Your company is streaming real-time sensor data from their factory floor into Bigtable and they have noticed extremely poor performance. How should the row key be redesigned to improve Bigtable performance on queries that populate real-time dashboards?

a) Use a row key of the form <timestamp>
b) Use a row key of the form <sensorid>
c) Use a row key of the form <timestamp>#<sensorid>
d) Use a row key of the form >#<sensorid>#<timestamp>

Based on the documentation, what would be the ideal row key on this case? I think it should be a row key of sensorid and timestamp, but i have seen some online article mentioning just the 'timestamp' for the above homework question. Please help.

I have conflicting theories on the above specific usecase as below: - Since rows are sorted lexicographical, it is not just wise to just use the timestamp as row-key. (From Doc - Using the timestamp by itself as the row key is not recommended, as most writes would be pushed onto a single node.) - On this usecase, since the requirement is a real-time dashboard, it could also mean that the all sensorid data can be stored just for one timestamp, so real-time querying can be done based on just the timestamp.

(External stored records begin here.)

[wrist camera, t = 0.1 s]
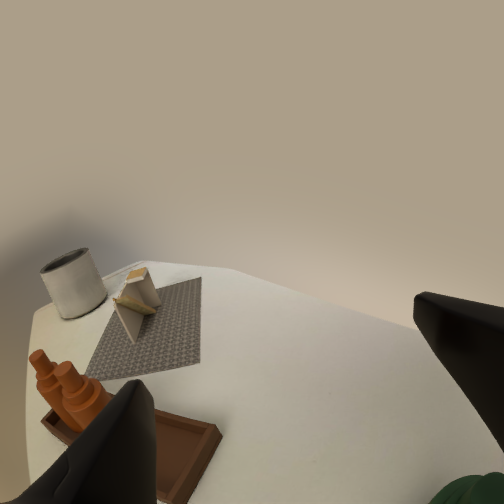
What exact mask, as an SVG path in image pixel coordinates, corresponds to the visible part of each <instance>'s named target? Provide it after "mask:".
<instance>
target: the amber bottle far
mask: <svg viewBox="0 0 504 504" xmlns="http://www.w3.org/2000/svg"><path fill="white" fill-rule="evenodd" d="M29 361H30V363H31V364H32V366H33V367H34V368H35V370H36V371H37V373H36V379H37V380H38V381H37V385H36V386H37V390H38V391H39V392H40V394H41V395H42V396H43V397H44V399H45V400H46V401H47V402H48V404H49V405H50V406H51V407H52V408H53V410H54V411H55V412H56V413H57V414H58V415H59V417H60V418H61V419H62V420H63V421H64V422H65V423H66V424H67V426H68V427H69V428H70V429H71V430H72V431H74V432H77V433H82V431H83V429H82V427H81V426H80V425H79V424H78V423H77V422H76V421H75V420H74V419H73V417H72V416H71V415H70V414H69V413H68V412H67V410H66V409H65V408H64V406H63V403H62V399H63V394H62V388H63V386H62V385H61V383H60V382H59V381H58V379H57V378H56V376H55V375H54V370H55V368H56V367H57V366H58V365H57V363H56V362H50V360H49V359H48V357H47V356H46V354H45V352H44V351H43V350H42V349H39V350H37V351H35V352H33V353H32V354H31V355H30V357H29Z"/></svg>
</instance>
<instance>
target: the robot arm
mask: <svg viewBox="0 0 504 504" xmlns="http://www.w3.org/2000/svg"><path fill="white" fill-rule="evenodd" d="M413 319H414V321H415V324H416V325H417V327H418V328H419V330H420V331H421V333H422V334H423V336H424V338H425V339H426V341H427V342H428V344H429V346H430V347H431V349H432V350H433V352H434V353H435V355H436V356H437V358H438V359H439V360H440V362H441V363H442V364H443V366H444V367H445V368H446V369H447V371H448V372H449V373H450V375H451V376H452V377H453V379H454V380H455V381H456V383H457V384H458V386H459V387H460V388H461V390H462V391H463V392H464V394H465V395H466V397H467V398H468V399H469V401H470V402H471V404H472V405H473V406H474V408H475V409H476V411H477V412H478V414H479V415H480V417H481V418H482V420H483V421H484V422H485V424H486V425H487V427H488V429H489V430H490V432H491V433H492V435H493V436H494V438H495V439H496V440H497V443H498V444H499V446H500V448H501V449H502V451H503V452H504V308H503V307H498V306H494V305H489V304H484V303H479V302H474V301H469V300H464V299H459V298H455V297H450V296H445V295H440V294H436V293H431V292H422V293H420V294H418V295H416V296H415V298H414V310H413ZM156 471H157V437H156V425H155V411H154V400H153V397H152V395H151V394H150V392H149V391H148V389H147V388H146V386H145V385H144V383H143V382H142V381H141V380H140V379H136V380H130V381H128V382H127V383H126V384H125V385H124V386H123V387H122V388H121V389H120V390H119V391H118V393H117V394H116V395H115V396H114V397H113V398H112V399H111V400H110V401H109V403H108V404H107V405H106V406H105V407H104V408H103V409H102V410H101V411H100V413H99V414H98V415H97V416H96V417H95V418H94V419H93V420H92V421H91V423H90V424H89V425H88V426H87V427H86V428H85V429H84V430H83V431H82V433H81V434H80V435H79V436H78V437H77V438H76V439H75V440H74V441H73V443H72V444H71V445H70V446H69V447H68V448H67V449H66V451H64V453H63V454H62V455H61V456H60V457H59V458H58V459H57V460H56V461H55V462H54V464H53V465H52V466H51V467H50V468H49V469H48V470H47V471H46V472H45V473H44V474H43V475H42V476H41V477H39V478H38V479H37V480H36V481H35V482H34V483H33V484H32V485H31V486H30V487H29V488H28V489H26V490H25V491H24V492H23V493H22V494H21V495H20V496H19V497H18V498H16V499H14V500H12V501H9V502H5V503H0V504H157V484H156Z"/></svg>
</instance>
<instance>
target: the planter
mask: <svg viewBox="0 0 504 504" xmlns="http://www.w3.org/2000/svg"><path fill="white" fill-rule="evenodd" d="M40 274H41V276H42V279H43V281H44V283H45V285H46V288H47V290H48V292H49V294H50V296H51V298H52V301H53V303H54V305H55V307H56V309H57V311H58V313H59V315H60V316H61V317H62V318H67V319H72V318H77V317H80V316H82V315H85V314H87V313H89V312H90V311H92V310H93V309H95V308H96V307H98V306H99V305H100V304H101V303H102V302H103V300H104V299H105V297H106V294H107V291H106V288H105V286H104V284H103V282H102V280H101V277H100V275H99V273H98V271H97V268H96V267H95V264H94V261H93V259H92V257H91V254H90V252H89V249H88V248H81V249H77V250H74V251H72V252H69V253H67V254H65V255H62V256H61V257H59V258H57V259H55V260H53V261H52V262H50V263H49V264H47V265H46V266H45V267H43V268H42V269H41V271H40Z"/></svg>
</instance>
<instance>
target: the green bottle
mask: <svg viewBox="0 0 504 504" xmlns="http://www.w3.org/2000/svg"><path fill="white" fill-rule="evenodd" d="M428 504H504V474H502V473H499V472H492V473H488V474H486V475H484V476H482V475H470V476H465V477H462V478H459V479H457V480H455V481H453V482H451V483H449V484H448V485H447V486H445V487H444V488H443V489H442V490H440V492H439V493H438V494H437V495H436V496H435V497H434V498H433V499H432V500H431V501H430V502H429V503H428Z"/></svg>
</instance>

Please help with the ideal row-key on this usecase.


Solution

  • The problem is, it does not specify what query the real-time dashboard shows also not much insight on the performance. Please refer to the schema design for time series data documentation which has some example scenarios. If you have only timestamp as key, you may suffer from hotspotting. The ideal key will be ## (Option D) but it always depends on the use case which is not very clear in the question.